Conférence de Munich : le message de Rubio aux partenaires
La conférence de Munich sur la sécurité de cette année était placée sous le signe de relations transatlantiques particulièrement tendues avec les questions suivantes en toile de fond : dans quelle mesure l'Europe peut-elle compter sur les Etats-Unis en tant que partenaire de l'OTAN ? Les Etats-Unis sont-ils encore nos alliés ou déjà des adversaires ? Le continent est-il en mesure d'assumer seul sa sécurité ? Dans ce contexte, le discours du ministre américain des affaires étrangères Marco Rubio a été suivi avec grande attention.

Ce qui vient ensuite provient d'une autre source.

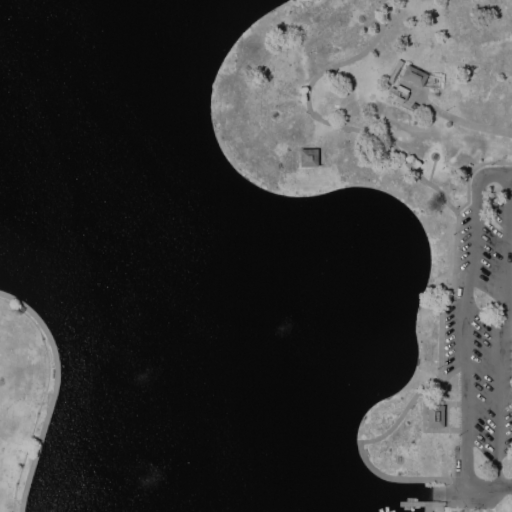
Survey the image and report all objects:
building: (412, 75)
building: (414, 75)
road: (458, 119)
road: (321, 120)
building: (306, 157)
building: (308, 157)
road: (469, 171)
road: (509, 172)
park: (256, 256)
park: (256, 256)
road: (463, 313)
parking lot: (483, 321)
road: (500, 328)
road: (52, 392)
road: (406, 405)
building: (433, 416)
building: (433, 416)
road: (480, 484)
road: (441, 492)
pier: (410, 502)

Une défense qui se met en place lentement, mais sûrement
Pour Polityka, il s'agit déjà d'un nouveau cap :
«A Munich, les chefs d'Etat et de gouvernement européens ont fait valoir que la vision MEGA – Make Europe Great Again – était le seul moyen pour l'Europe de conserver son autonomie face à un ordre mondial profondément modifié. L'attitude avenante du représentant de Washington a été bien accueillie mais sans grandes illusions. Il y a longtemps déjà que le cap a été mis sur un renforcement de la défense européenne. Aujourd'hui, il est largement accepté, mais les différents acteurs ne s'y attellent pas au même rythme. Dans le jargon des débats de ces dernières décennies, cette approche s'appelle 'l'union de la défense à plusieurs vitesses'.»
Un loup en peau de mouton
Der Spiegel n'arrive pas à comprendre que le discours de Rubio ait pu rassurer les Européens :
«Comment faire preuve d'autant de naïveté ? A Munich, Rubio ressemblait à une sorte d'assistant de tortionnaire. Le genre qui tend un verre d'eau au condamné après un passage à tabac. Or Rubio n'a pas dévié du cours politique de Trump d'un seul millimètre. Il s'est employé à défendre sa politique des droits de douane et son impérialisme. Il s'est fait le chantre d'une politique arcboutée sur les intérêts nationaux en affirmant que 'l'ordre mondial fondé sur les règles' était une notion galvaudée. ... La seule différence entre Rubio et Trump ou Vance, c'est sa capacité à enrober une politique absolument implacable dans un langage plus doux.»
L'Europe a trouvé sa voix
NRC se félicite de l'intervention du chancelier allemand Friedrich Merz lors de la conférence :
«Le ton très assuré de Merz a montré que l'Europe trouvait progressivement sa voix dans sa confrontation musclée avec l'Amérique de Trump. Cette voix sobre, réaliste et non obséquieuse insiste sur la nécessité d'accélérer le pas pour que l'Europe renforce sa position en tant que facteur géopolitique. L'Allemagne s'est déclarée prête à assumer un 'rôle de leader dans ce partenariat', selon la formulation prudente de Merz. 'Sans nourrir de fantasmes hégémoniques' a-t-il ajouté par sécurité. ... Si elle veut devenir plus forte, l'Europe doit surmonter ses anciennes peurs.»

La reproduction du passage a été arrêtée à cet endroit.